Prima di partire per il 1935 ci fecero un rapido ipnocorso sulla situazione sociale dell’epoca. Ci riempirono la testa di dati sulla Depressione, il New Deal, la famiglia Long della Louisiana, l’ascesa di Huey Long alla fama, il suo programma «dividiamoci la ricchezza» che si proponeva di togliere ai ricchi per dare ai poveri, il suo dissidio col presidente Franklin Roosevelt, il suo sogno di arrivare alla presidenza nel 1936, la sua clamorosa noncuranza verso le tradizioni, il fascino demagogico che esercitava sulle masse. Assorbimmo anche moltissimi dettagli marginali sulla vita del 1935 (celebrità, sviluppo degli sport, andamento della Borsa), in modo che non ci ritrovassimo come pesci fuor d’acqua.

Infine ci fornirono un guardaroba del 1935. Al vederci bardati in quel modo strano, ci pavoneggiammo ridacchiando e scherzando. Jeff Monroe, prima di dare il via, ricordò agli uomini la chiusura dei pantaloni e il modo di usarla, ricordò alle donne che era severamente proibito mostrare i seni dai capezzoli in giù, e ci esortò caldamente a ricordare in ogni attimo che stavamo per entrare in un’epoca inflessibilmente puritana, dove la repressione nevrotica era considerata una virtù e le nostre normali libertà di comportamento erano giudicate svergognate e peccaminose.

Finalmente fummo pronti.

Ci portarono in superficie, alla New Orleans vecchia, poiché non sarebbe stato igienico effettuare il balzo da un livello sotterraneo. Avevano preparato una stanza in una pensione di North Rampart Street, per smistarci al ventesimo secolo.

— Via, su per la linea — disse Madison Jefferson Monroe, e diede il segnale che attivò i nostri timer.

XIV

Di colpo fu il 1935.

Non notammo nessun cambiamento nella squallida stanza in cui ci trovavamo, ma sapemmo di essere su per la linea.

Portavamo scarpe strette e abiti buffissimi e avevamo vero denaro contante, dollari degli Stati Uniti, perché lì l’impronta del pollice non era moneta legale. L’uomo mandato avanti a preparare la visita ci aveva fatto le prenotazioni in un grande albergo di New Orleans che dava su Canal, proprio al limitare del vecchio quartiere francese, per la prima parte del nostro soggiorno; e dopo che Jeff Monroe ci ebbe impartito un ultimo invito alla circospezione, uscimmo e girammo l’angolo.
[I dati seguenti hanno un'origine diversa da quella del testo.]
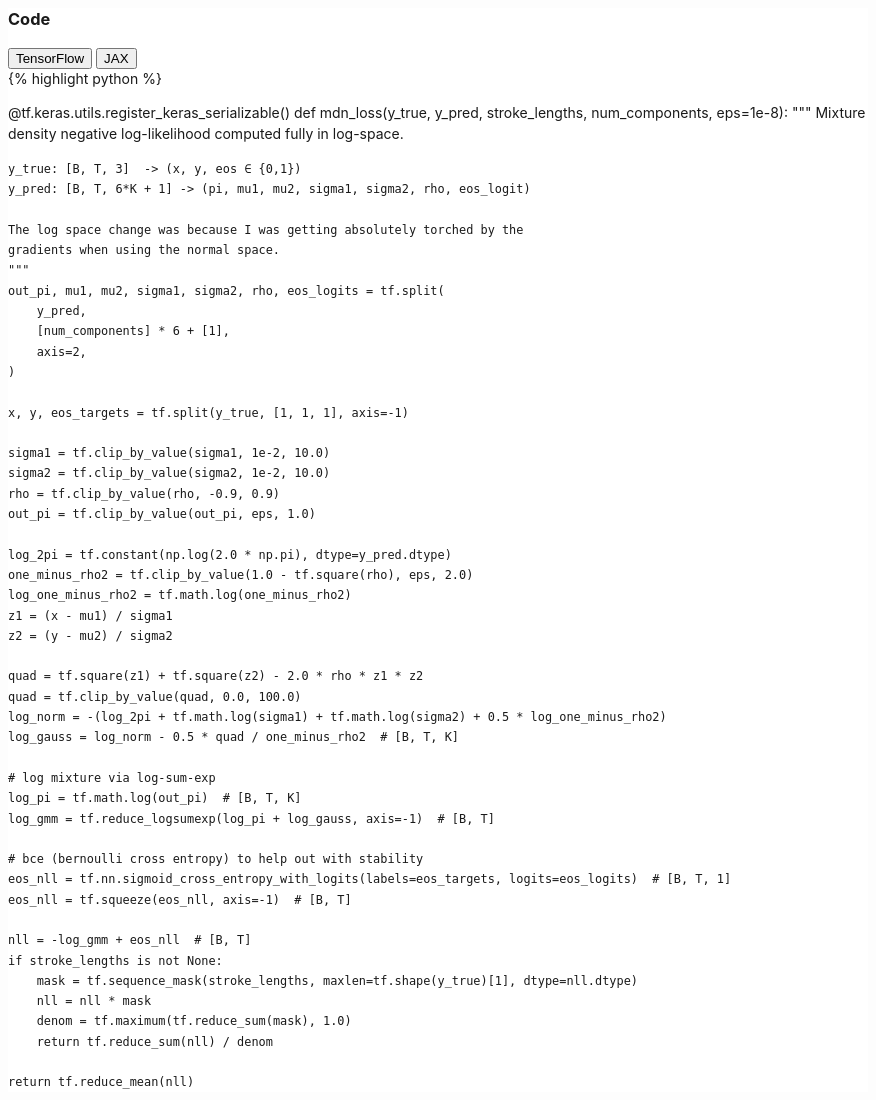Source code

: ### Code



<div class="code-toggle">
  <div class="code-toggle__tabs">
    <button class="code-toggle__tab code-toggle__tab--active" data-tab="tensorflow">TensorFlow</button>
    <button class="code-toggle__tab" data-tab="jax">JAX</button>
  </div>
  <div class="code-toggle__content">
    <div class="code-toggle__pane code-toggle__pane--active" data-pane="tensorflow">
{% highlight python %}

@tf.keras.utils.register_keras_serializable()
def mdn_loss(y_true, y_pred, stroke_lengths, num_components, eps=1e-8):
    """
    Mixture density negative log-likelihood computed fully in log-space.

    y_true: [B, T, 3]  -> (x, y, eos ∈ {0,1})
    y_pred: [B, T, 6*K + 1] -> (pi, mu1, mu2, sigma1, sigma2, rho, eos_logit)

    The log space change was because I was getting absolutely torched by the
    gradients when using the normal space.
    """
    out_pi, mu1, mu2, sigma1, sigma2, rho, eos_logits = tf.split(
        y_pred,
        [num_components] * 6 + [1],
        axis=2,
    )

    x, y, eos_targets = tf.split(y_true, [1, 1, 1], axis=-1)

    sigma1 = tf.clip_by_value(sigma1, 1e-2, 10.0)
    sigma2 = tf.clip_by_value(sigma2, 1e-2, 10.0)
    rho = tf.clip_by_value(rho, -0.9, 0.9)
    out_pi = tf.clip_by_value(out_pi, eps, 1.0)

    log_2pi = tf.constant(np.log(2.0 * np.pi), dtype=y_pred.dtype)
    one_minus_rho2 = tf.clip_by_value(1.0 - tf.square(rho), eps, 2.0)
    log_one_minus_rho2 = tf.math.log(one_minus_rho2)
    z1 = (x - mu1) / sigma1
    z2 = (y - mu2) / sigma2

    quad = tf.square(z1) + tf.square(z2) - 2.0 * rho * z1 * z2
    quad = tf.clip_by_value(quad, 0.0, 100.0)
    log_norm = -(log_2pi + tf.math.log(sigma1) + tf.math.log(sigma2) + 0.5 * log_one_minus_rho2)
    log_gauss = log_norm - 0.5 * quad / one_minus_rho2  # [B, T, K]

    # log mixture via log-sum-exp
    log_pi = tf.math.log(out_pi)  # [B, T, K]
    log_gmm = tf.reduce_logsumexp(log_pi + log_gauss, axis=-1)  # [B, T]

    # bce (bernoulli cross entropy) to help out with stability
    eos_nll = tf.nn.sigmoid_cross_entropy_with_logits(labels=eos_targets, logits=eos_logits)  # [B, T, 1]
    eos_nll = tf.squeeze(eos_nll, axis=-1)  # [B, T]

    nll = -log_gmm + eos_nll  # [B, T]
    if stroke_lengths is not None:
        mask = tf.sequence_mask(stroke_lengths, maxlen=tf.shape(y_true)[1], dtype=nll.dtype)
        nll = nll * mask
        denom = tf.maximum(tf.reduce_sum(mask), 1.0)
        return tf.reduce_sum(nll) / denom

    return tf.reduce_mean(nll)



[^1]: https://www.asimovinstitute.org/neural-network-zoo/
[^2]: https://www.researchgate.net/publication/336440220/figure/fig3/AS:839177277042688@1577086862947/A-illustration-of-neural-networks-NNs-a-a-basic-NN-is-composed-of-the-input-output.jpg
[^3]: https://colah.github.io/posts/2015-08-Understanding-LSTMs/
[^4]: https://miro.medium.com/v2/resize:fit:996/1*kJYirC6ewCqX1M6UiXmLHQ.gif
[^5]: https://arxiv.org/abs/1308.0850
[^6]: https://towardsdatascience.com/wp-content/uploads/2024/05/1UKuoYsGWis22cOV7KpLjVg.png
[comment]: <> (Bibliography)
[code]: https://github.com/johnlarkin1/sudoku-solver
[swat]: http://www.swarthmore.edu/
[tom]: https://www.linkedin.com/in/tom-wilmots-030781a6/
[lse]: http://www.lse.ac.uk/
[mz]: https://mzucker.github.io/
[ag]: https://en.wikipedia.org/wiki/Alex_Graves_(computer_scientist)
[paper]: https://arxiv.org/abs/1308.0850
[gravesToronto]: https://www.cs.toronto.edu/~graves/
[dha]: https://www.linkedin.com/in/david-ha-168a012/
[arxiv]: https://arxiv.org/
[toc]: https://www.cs.swarthmore.edu/~fontes/cs46/17s/index.php
[lila]: https://www.cs.swarthmore.edu/~fontes/
[turingmachines]: https://en.wikipedia.org/wiki/Turing_machine
[ntm]: https://arxiv.org/abs/1410.5401
[tf]: https://www.tensorflow.org/
[virtualenvironments]: http://python-guide-pt-br.readthedocs.io/en/latest/dev/virtualenvs/
[otoro]: http://blog.otoro.net/
[backprop]: https://en.wikipedia.org/wiki/Backpropagation
[tensorboard]: https://www.tensorflow.org/get_started/summaries_and_tensorboard
[e90]: https://www.swarthmore.edu/engineering/e90-senior-design-project
[twjlpaper]: {{ site.baseurl }}/pdfs/Handwriting-Synthesis-E90.pdf
[tensorflow]: https://www.tensorflow.org/
[keras]: https://keras.io/
[pytorch]: https://pytorch.org/
[hyperparameters]: https://en.wikipedia.org/wiki/Hyperparameter_(machine_learning)
[rnn]: https://en.wikipedia.org/wiki/Recurrent_neural_network
[fnn]: https://en.wikipedia.org/wiki/Feedforward_neural_network
[lstm]: https://en.wikipedia.org/wiki/Long_short-term_memory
Il traffico automobilistico era fantastico, per quell’anno che si presumeva «depresso». Ed era fantastico anche il baccano. Passeggiammo a due per due, con Jeff in testa. Facevamo un gran guardare, ma questo non avrebbe insospettito nessuno. La gente del posto avrebbe semplicemente pensato che eravamo turisti arrivati freschi dall’Indiana. Niente, nella nostra curiosità, ci rivelava come turisti arrivati freschi freschi dal 2059.

Thibodeaux, il dirigente dell’azienda elettrica, non riusciva a mandar giù lo spettacolo dei cavi all’aperto, penzolanti da un palo all’altro. — Ho letto tutte queste cose — disse più volte. — Ma non ci avevo mai creduto!

Le donne ridacchiavano parecchio, per via della moda. Era un’umida e afosa giornata di settembre, eppure erano tutti coperti. Le donne non riuscivano a capirlo.

Il clima ci diede fastidio. Prima non eravamo mai stati esposti alla vera umidità: nelle città sotterranee non esiste, naturalmente, e solo un pazzo può salire in superficie quando il clima è brutto. Perciò sudavamo e sbuffavamo.